Come scrivevo nel 2007 (e non ero il solo a pensarlo) e come ho ribadito nel mio saggio Il Paese Innovatore (Egea, 2020), il mercato si sta sempre più strutturando su tre livelli:
  1. infrastrutture fisiche, fisse e mobili (operatori wholesale). I ricavi derivano dall’affitto dell’infrastruttura agli operatori retail;
  2. servizi agli utenti (operatori retail). I ricavi derivano dai servizi di connettività offerti agli utenti finali;
  3. servizi applicativi (Ott e in generale tutte le imprese che usano la rete per offrire servizi). I ricavi derivano dalla vendita dei servizi applicativi o da pubblicità.
Gli incumbent oggi vorrebbero coprire o coprono tutti e tre i livelli. Sul terzo non sono in grado di competere. Sul primo, il volume degli investimenti richiesto è elevatissimo e quindi è necessaria una condivisione dei costi o con altri operatori privati o con il pubblico. In generale, è necessario che l’offerta di ciascun livello sia neutrale rispetto a quella del livello superiore per garantire la concorrenza e una reale apertura del mercato. Non per niente, gli operatori infrastrutturali (che offrono cioè servizi di livello 1 e 2) offrono le proprie infrastrutture fisiche anche ad operatori di livello 2 che non dispongono di proprie infrastrutture o non ne hanno nella zona dove un certo cliente deve essere servito. Con il passare del tempo, sempre più le telco si specializzeranno sul livello 1 o 2. Sicuramente sarà molto difficile per loro competere al livello 3.

Iliad è un esempio abbastanza illuminante di questo trend. È un operatore di livello 2 (in parte ha anche una sua rete) che ha una struttura dei costi molto snella e tarata sulla fornitura di un puro servizio di connettività. È una Ryanair delle telecomunicazioni. Openfiber è un operatore wholesale di livello 1 che vende connettività ad altri operatori retail come Vodafone.

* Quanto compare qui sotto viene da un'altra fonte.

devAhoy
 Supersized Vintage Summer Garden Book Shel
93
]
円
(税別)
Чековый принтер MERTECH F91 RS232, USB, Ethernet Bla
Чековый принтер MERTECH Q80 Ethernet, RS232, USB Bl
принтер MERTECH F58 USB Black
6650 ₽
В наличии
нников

Si tratta di un trend che si consoliderà, con dinamiche e tempi e diversi nel caso del fisso e del mobile (che richiede costi e investimenti molto differenti), ma che dal punto di vista del cliente finale consoliderà la visione dell’operatore di telecomunicazioni come un fornitore di servizi di pura connettività. Potrà piacere o meno, ma credo che questo sia il trend ineludibile che la rivoluzione avvenuta a partire dagli anni ’70 con l’avvento della commutazione a pacchetto ha imposto, indipendentemente dalla volontà delle imprese e degli enti regolatori.